All news is vaguely disguised editorial.

You're not going to find a government document that says they are lying to you.
 
This country is falling into the shitter. Ever since the 70s we've gone downhill imo. It could have happened before that too. but one this will always stay true with America: War never changes
 
I didn't read any of this, but Social Security has been screwed ever since the baby boomers were born. In the next 10-20 years as all of them break into Social Securitiy age and retire, it's gonna put waaaaay more of a strain on that system than can be handled. The system is already being crushed by people living longer and a lack of comparative working citizens. I'm hoping I can start saving enough to retire at a decent age, which will probably be five or ten years later than it averages today when I make it there. I also want to have good life insurance so that I can spend the shit out of my retirement funds and when I die no one will have to worry about the costs and potential debts associated.

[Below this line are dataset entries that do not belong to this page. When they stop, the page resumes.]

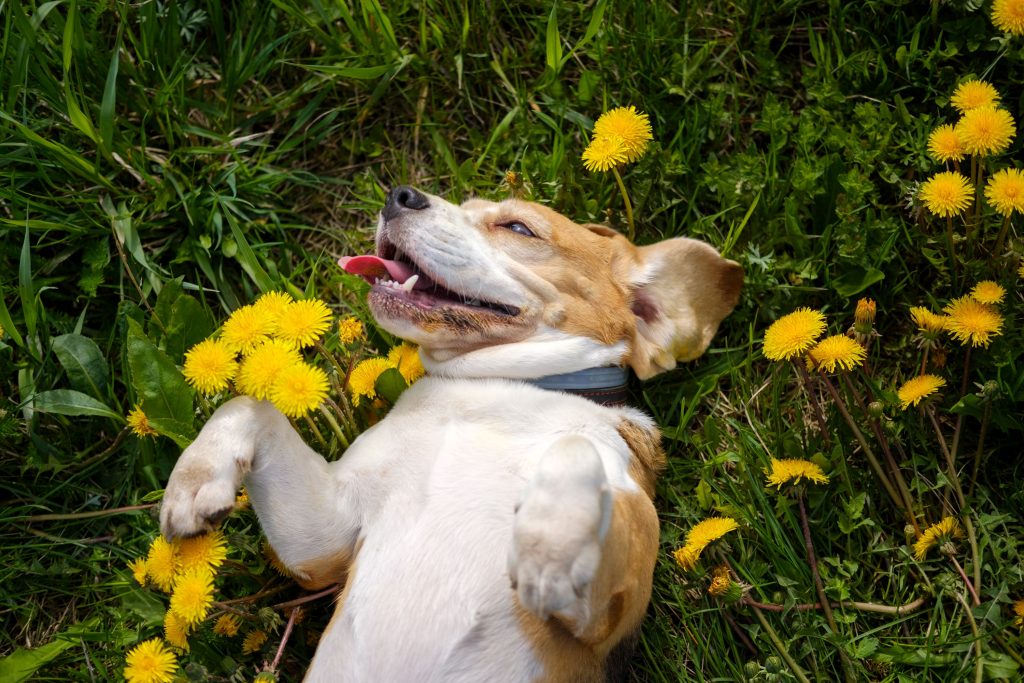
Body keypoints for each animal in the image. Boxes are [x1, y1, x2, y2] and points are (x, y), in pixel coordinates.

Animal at [159, 184, 741, 679]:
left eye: (519, 227)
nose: (399, 195)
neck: (490, 389)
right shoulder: (321, 541)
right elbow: (248, 406)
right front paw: (193, 482)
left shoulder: (605, 619)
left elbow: (573, 445)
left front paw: (547, 546)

That's actually not really true. Social security is fine, it has been running a surplus for a very long time and will continue to run a surplus until 2017 if nothing in the system is changed. So why are politicians freaking out? Because the surplus was supposed to go in to a trust fund that would only be used for social security. And when Washington saw all that money meant for the poor and the middle class just sitting there they decided to take that money and give the rich 2 huge tax cuts, start 2 wars, and pass a 2 trillion dollar medicare benefit to secure senior votes. So they spent money that didn't belong to them and now they are freaking out because it's time to repay that debt. When over a decade ago Al Gore proposed a "lock box" everybody laughed. Not that funny any more.

“[Much of Medicare’s projected improvement] is premised on the assumption that productivity growth in the health care sector can match that in the economy overall, rather than lag behind as has been the case in the past. This report notes that achieving this objective for long periods of time may prove difficult.”

This report matches projections that the Bush administration released. The only difference is the 12 year medicare expension. You can try to pretend that expension is not realistic but I don't see how you can do that when we cut over 500 billion dollars from medicare under the health bill that passed. Now as long as you know how to do some very basic math it's clear that medicare solvancy would have to be extended as a result of it having to spend 500 billion dollars less over the next decade. It's not "Zimbabwean math" it's basic elementary math. And I don't know why you picked Zimbabwe (well ok I do) since Zimbabwe probably has higher math scores than we do, but that's for another topic.

So they didn't hide anything, the projections are no different than what the Bush administration would have published. The reason it took this long is that the healthcare bill didn't pass well in to this year and they needed to take that in to account before they could start on the report.
 
will continue to run a surplus until 2017 if nothing in the system is changed.

Kinda like the largest generation in American history retiring and switching from paying into and instead taking out of?
 
What the hell are you talking about? Social security will continue to run a surplus until 2017 (take in more money then it spends). Are you denying that?
 
Yes, yes I am. A huge percentage of the workforce is retiring in the next few years. As such, they will no longer be paying into Social Security, but they WILL be withdrawing it...
 
Wow Ridge, you should probably get the CBO on the phone. Because I'm sure those idiots didn't think of that when they put together their social security projections.

http://www.cbo.gov/ftpdocs/96xx/doc9649/08-20-SocialSecurityUpdate.pdf

****ing idiot economists with their fancy edumications and shit. All they had to do was ask Ridge.

Oh wait:

Today, Social Security’s revenues each year are greater than its outlays, but as the baby-boom generation (people born between 1946 and 1964) continues to age, growth in the number of Social Security beneficiaries will accelerate, and outlays will grow substantially faster than revenues. CBO projects that outlays will first exceed revenues
in 2019 and that the Social Security trust funds will be exhausted in 2049.